Projet de réforme des retraites : que va-t-il se passer après l'annonce du recours à l'article 49.3 de la Constitution ?

L\'Assemblée nationale à Paris, le 25 février 2020.
L'Assemblée nationale à Paris, le 25 février 2020. (LUDOVIC MARIN / AFP)

Des motions de censure devraient être déposées dans les 24 prochaines heures.

L'annonce est tombée, mais quelle sera la suite ? Samedi 29 février, le Premier ministre a annoncé qu'il engageait devant l'Assemblée nationale la responsabilité du gouvernement pour faire adopter sans vote le projet de réforme des retraites, via l'article 49-3 de la Constitution. Au treizième jour d'échanges dans l'hémicycle, Edouard Philippe est monté à la tribune pour faire cette annonce surprise, afin de "mettre fin à cet épisode de non-débat" avec les oppositions. Franceinfo vous résume les prochaines étapes à venir de cette procédure.

Fin immédiate des débats à l'Assemblée nationale

Premier effet du recours au 49.3 : la fin des débats à l'Assemblée nationale. Après 13 jours de travail parlementaire et huit articles examinés, le Premier ministre a coupé court aux débats des députés sur les milliers d'amendements déposés. Un nouveau texte, incluant certaines modifications apportées au projet de loi initial va rapidement être présenté. 

Les députés ont 24 heures pour déposer une motion de censure

Branle-bas de combat dans les groupes d'opposition, ce samedi après-midi. Les députés ne disposent que de 24 petites heures pour déposer une motion de censure contre le gouvernement qui a engagé sa responsabilité sur le texte. Il faut la signature d'un dixième des députés, soit 58, pour que cette motion soit recevable. Les groupes communistes, socialistes et de la France insoumise, ont annoncé, dès samedi après-midi, leur intention de déposer une motion commune. Des députés de la droite (Les Républicains) ont aussi indiqué leur volonté de déposer une motion propre. 
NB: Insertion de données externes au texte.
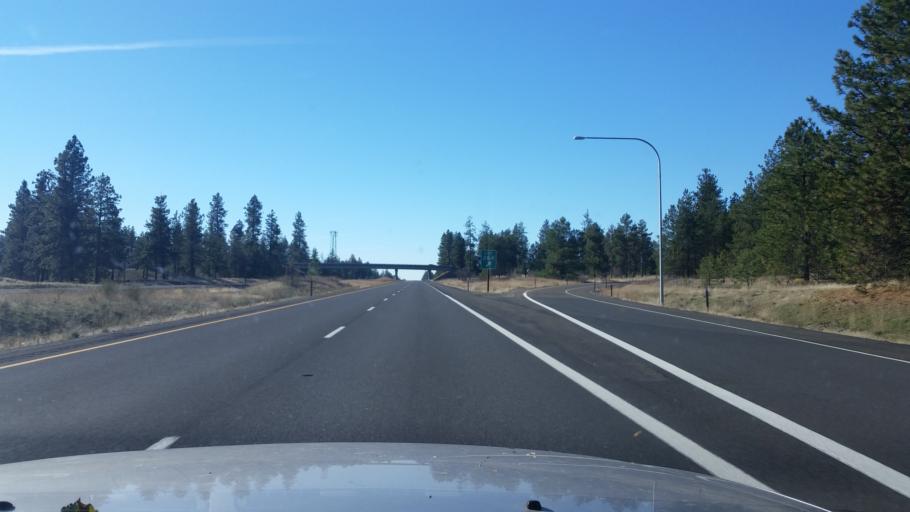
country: US
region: Washington
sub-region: Spokane County
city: Medical Lake
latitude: 47.5067
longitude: -117.6879
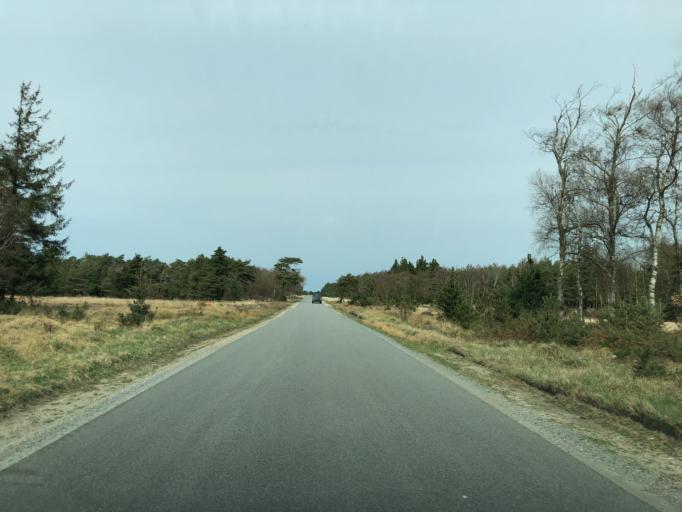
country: DK
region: South Denmark
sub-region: Varde Kommune
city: Oksbol
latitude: 55.6265
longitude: 8.1699
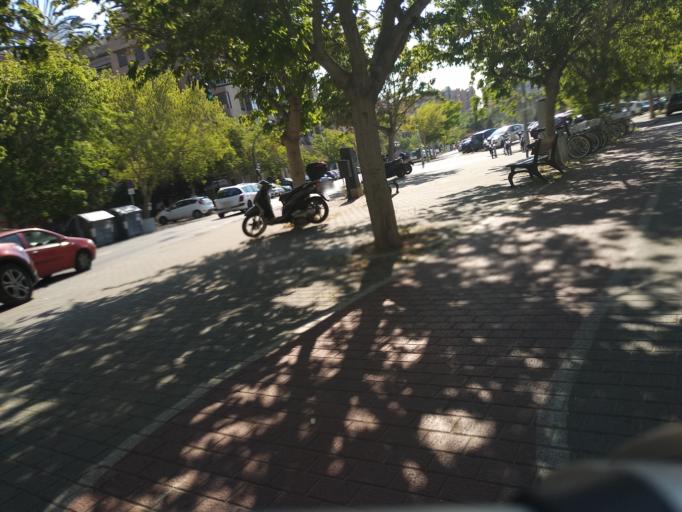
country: ES
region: Valencia
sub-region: Provincia de Valencia
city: Alboraya
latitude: 39.4784
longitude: -0.3471
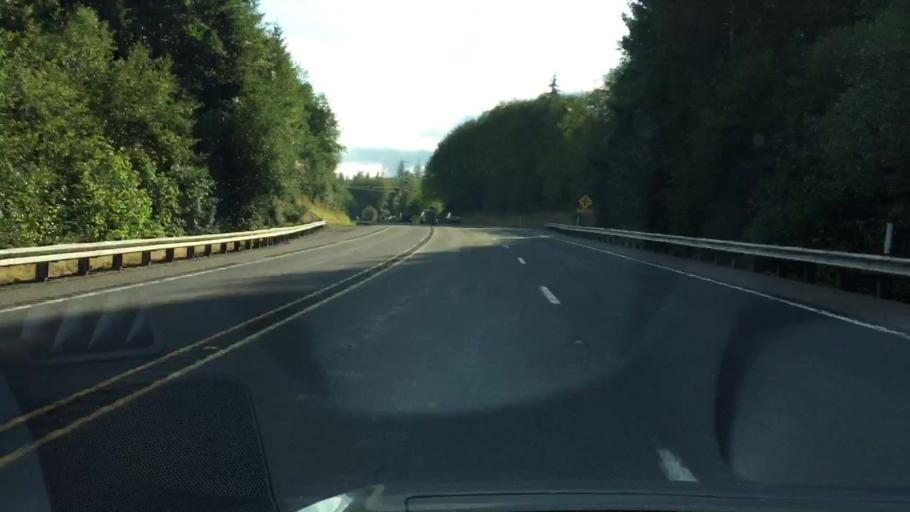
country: US
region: Washington
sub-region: Lewis County
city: Morton
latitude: 46.5464
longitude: -122.3426
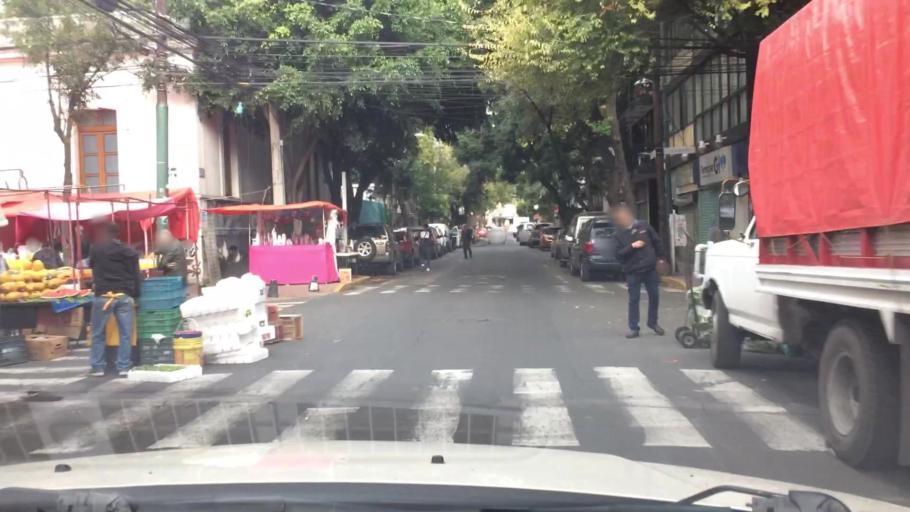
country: MX
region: Mexico City
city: Benito Juarez
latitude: 19.4029
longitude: -99.1800
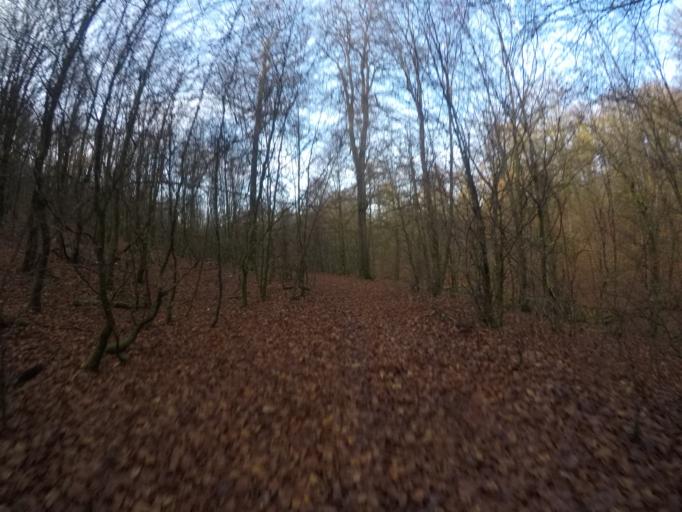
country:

Si aucune motion de censure n'est déposée dans les délais et les conditions prévues, le texte est automatiquement adopté.

La motion de censure doit être discutée dans les 48 heures

Une fois la motion de censure déposée, un vote est organisé à l'Assemblée nationale dans les 48 heures. Si jamais elle est votée à la majorité absolue (289 voix), le gouvernement doit démissionner. Petite subtilité : toute absence ou abstention sur ce scrutin est considérée comme favorable au gouvernement.

Le renversement du gouvernement a très peu de chance d'arriver dans la configuration actuelle : les 299 députés LREM ont toujours une majorité absolue à l'Assemblée nationale. D'ailleurs, depuis 1958, il y a eu 88 utilisations du 49.3, dont 28 par Michel Rocard, mais aucune n'a abouti à l'adoption d'une motion de censure.

La navette parlementaire devrait continuer

Selon toutes probabilités, la motion de censure déposée ne devrait pas être adoptée à l'Assemblée nationale. Si cela se confirme, le projet de loi n'est pas (encore) définitivement adopté : la navette parlementaire repart pour un tour, en commençant (cette fois) par le Sénat. La deuxième chambre va étudier le texte dans son intégralité, avant de le renvoyer vers l'Assemblée nationale. A ce moment là, le gouvernement peut de nouveau avoir recours au 49.3 pour écourter les débats jusqu'à un accord.

Enfin, un autre projet de loi relatif à la réforme des retraites doit aussi être examiné : le volet organique, qui compte cinq articles et environ 2 000 amendements, précise Le Monde.